In 1 County...


Last night was a perfect night for this foster momma.  I attended the Raise Hope & Foster Dreams event, saw some wonderful foster family friends, spent some time with my sons sisters adoptive mom and met some wonderful new people that support foster families.

Up first Judge Sharon Guffee, Williamson County Juvenile Court Judge, spoke about the need of the foster care system in Williamson County.  Then afterwards we were able to hear from Lisa Brookover, the DCS Mid-Cumberland Regional Administrator and the numbers she provided were staggering.

In Williamson County ALONE:
We have 119 children in custody.
Their ages break down as follows:
0-5: 30
6-12: 39
13-17: 45

That makes 42% of children in custody being over 13 years old!

43% of these children are placed in DCS homes
30% are placed in provider homes (OmniVisions, Youth Villages, etc)

There are ONLY 77 foster homes in Williamson County
(7th WEALTHIEST County in the country)

31% of the DCS homes remain empty
36 % of provider homes are empty

That means that 26 homes or 34% of all foster homes in Williamson County remain empty.

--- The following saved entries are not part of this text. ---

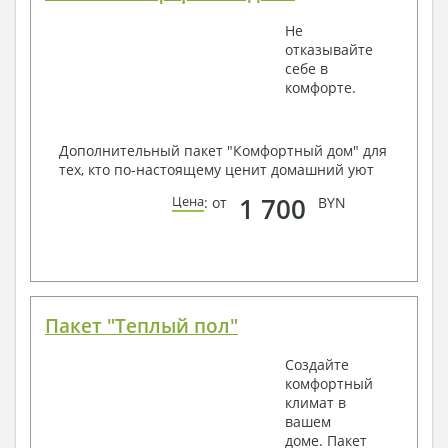
Не
отказывайте
себе в
комфорте.
Дополнительный пакет "Комфортный дом" для
тех, кто по-настоящему ценит домашний уют
1 700
Цена
: от
BYN
Пакет "Теплый пол"
Создайте
комфортный
климат в
вашем
доме. Пакет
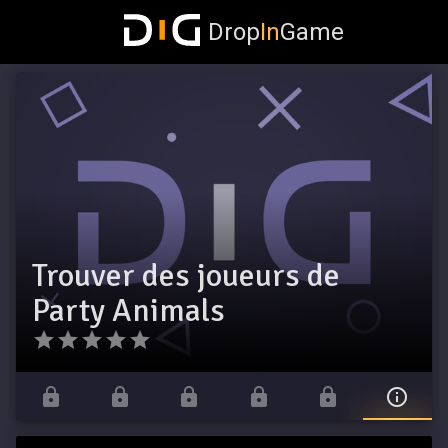
Drop
In
Game
Trouver des joueurs de
Party Animals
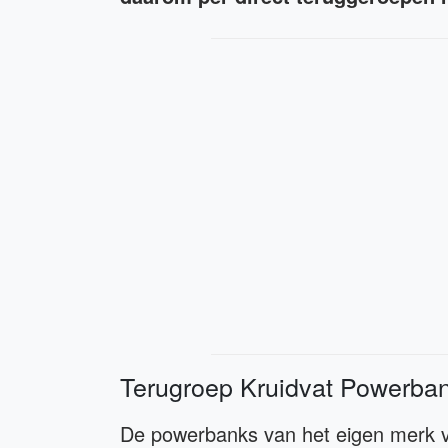
Terugroep Kruidvat Powerba
De powerbanks van het eigen merk va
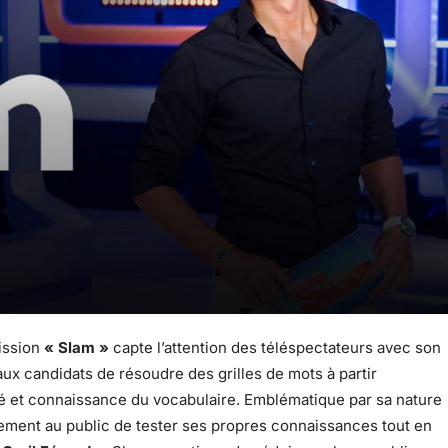
mission
« Slam »
capte l’attention des téléspectateurs avec son
aux candidats de résoudre des grilles de mots à partir
ité et connaissance du vocabulaire. Emblématique par sa nature
lement au public de tester ses propres connaissances tout en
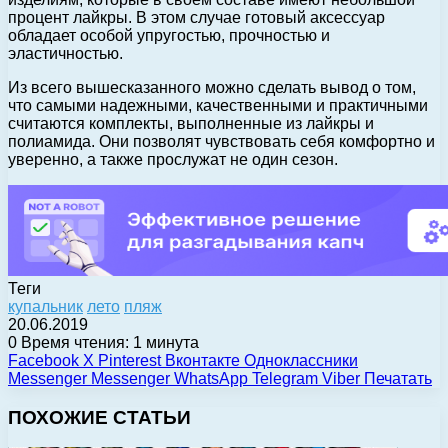
процент лайкры. В этом случае готовый аксессуар
обладает особой упругостью, прочностью и
эластичностью.
Из всего вышесказанного можно сделать вывод о том,
что самыми надежными, качественными и практичными
считаются комплекты, выполненные из лайкры и
полиамида. Они позволят чувствовать себя комфортно и
уверенно, а также прослужат не один сезон.
Теги
купальник
лето
пляж
20.06.2019
0
Время чтения: 1 минута
Facebook
X
Pinterest
Вконтакте
Одноклассники
Messenger
Messenger
WhatsApp
Telegram
Viber
Печатать
ПОХОЖИЕ СТАТЬИ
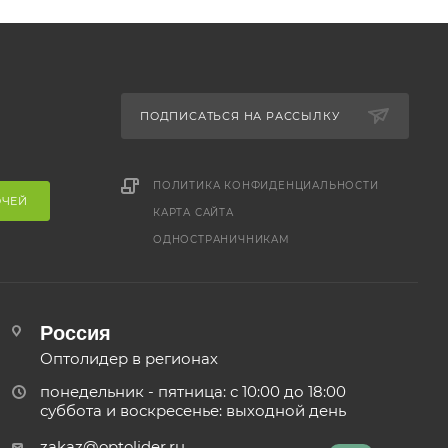
ПОДПИСАТЬСЯ НА РАССЫЛКУ
ПОЛИТИКА КОНФИДЕНЦИАЛЬНОСТИ
ОЧЕЙ
КАРТА САЙТА
ОДНОСТРАНИЧНИКАМ
Россия
Оптолидер в регионах
понедельник - пятница: с 10:00 до 18:00
суббота и воскресенье: выходной день
zakaz@optolider.ru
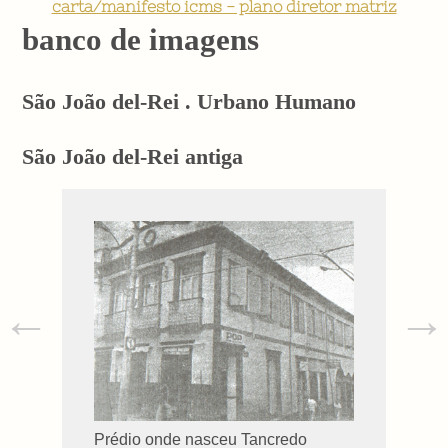
carta/manifesto icms - plano diretor matriz
banco de imagens
São João del-Rei . Urbano Humano
São João del-Rei antiga
←
→
Prédio onde nasceu Tancredo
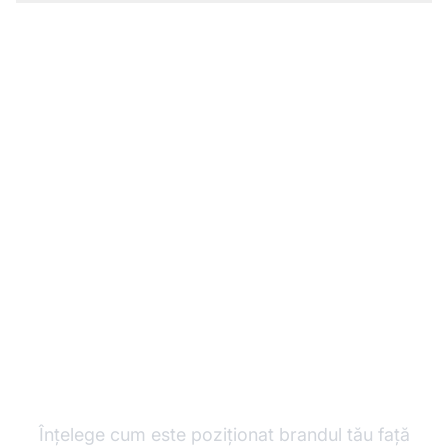
Monitorizează-ți poziția
brandului în
răspunsurile AI
Înțelege cum este poziționat brandul tău față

All too often people are 'scared' of bringing in the older children, they want the sweet little squishy babies, they don't want sibling sets, they don't want the 'issues' that come with certain children, teens are scary.  Ok, here's my momma breakdown.  

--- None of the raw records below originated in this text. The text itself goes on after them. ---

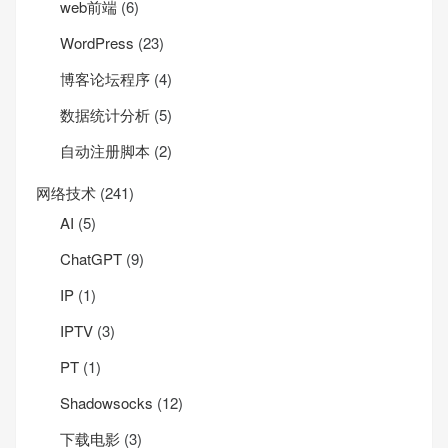
web前端
(6)
WordPress
(23)
博客论坛程序
(4)
数据统计分析
(5)
自动注册脚本
(2)
网络技术
(241)
AI
(5)
ChatGPT
(9)
IP
(1)
IPTV
(3)
PT
(1)
Shadowsocks
(12)
下载电影
(3)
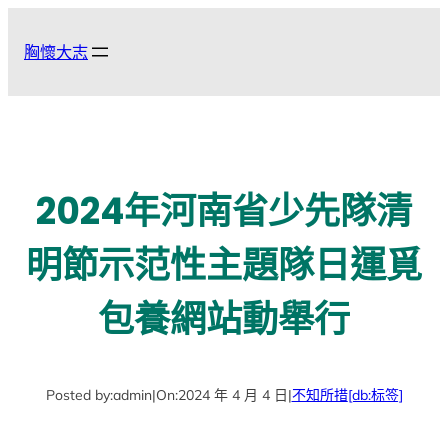
跳
至
胸懷大志
主
要
內
容
2024年河南省少先隊清
明節示范性主題隊日運覓
包養網站動舉行
Posted by:
admin
|
On:
2024 年 4 月 4 日
|
不知所措
[db:标签]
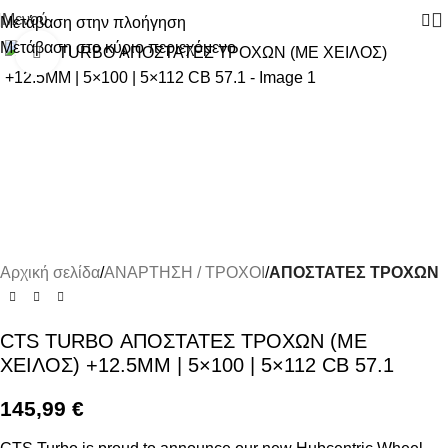
Μενού
Μετάβαση στην πλοήγηση
Μετάβαση στο κύριο περιεχόμενο
Κάντε κλικ για μεγέθυνση
Αρχική σελίδα
ΑΝΑΡΤΗΣΗ / ΤΡΟΧΟΙ
ΑΠΟΣΤΑΤΕΣ ΤΡΟΧΩΝ
CTS TURBO ΑΠΟΣΤΑΤΕΣ ΤΡΟΧΩΝ (ΜΕ
ΧΕΙΛΟΣ) +12.5MM | 5×100 | 5×112 CB 57.1
145,99
€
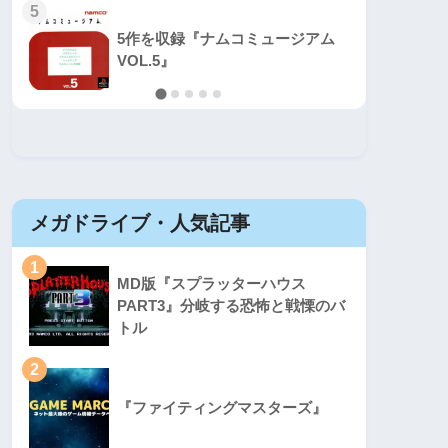
5
5
5作を収録『ナムコミュージアム
VOL.5』
メガドライブ・人気記事
セガマ
1
1
MD版『スプラッターハウス
PART3』分岐する恐怖と戦慄のバ
トル
2
2
『ファイティングマスターズ』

Babies are sweet, squishy and smell oh so delicious BUT an older child is able to have a conversation with you, they are able to bathe themselves, they are able to help you get to know them and understand their trauma.  Older children need love and homes, they need stability.  YES, an older child has most likely seen trauma... they have experiences in their young lives that no child should but they can talk about them.  My 13 year old is full of sass, it's not because she was adopted or in foster care, it's because she's a teenager.. it comes with the territory, she isn't a 'bad kid' she's just a teen.  Many of our teens in care don't know what a normal family looks like, they don't understand what stability, love, boundaries, or structure are so there is a learning curve to it.

I get that adding a sibling set is TERRIFYING!  I mean, honestly I've had my "OH MY GOSH WHAT DID WE DO" moments.  We went from 2 self sufficient children that got up, ate breakfast and dressed themselves to having 5 with 3 NOT being able to do any of those things.  We have had our home flipped upside-down with these new ones BUT we figure it out.  We have dance parties, we have family dinner and we have fun.  

I recently spoke to a foster momma friend of mine, Jennifer Sackett, and she said this:
"Sibling packs are one of the best ways we as foster parents can help keep some sense of normalcy and family for these guys. Our true goal as foster parents is to help reunite the family and teach the entire family how to be a and work as a - strong family unit. I hate to say that most people become foster parents with the end goal of adoption and not the correct reason for fostering in the first place. That is why, in my humble opinion, most licensed homes remain empty. Because the child/children in need are not the "type" of child the home wants to help. Which goes against everything you agree to while going through the foster care certification trainings. I think we as foster parents sometimes need a reminder of why we started this mission in the first place."

Before you think YOU know what is best for you - open your mind and your heart to the possibility that you may not be right.  We originally said NO sibling sets, emphatically.  I just knew that we (I) could not handle it ... yet that is all we've had in the past year and we have been blessed by it.  We have simply learned how to do it, we have been given the strength to get through the rough days.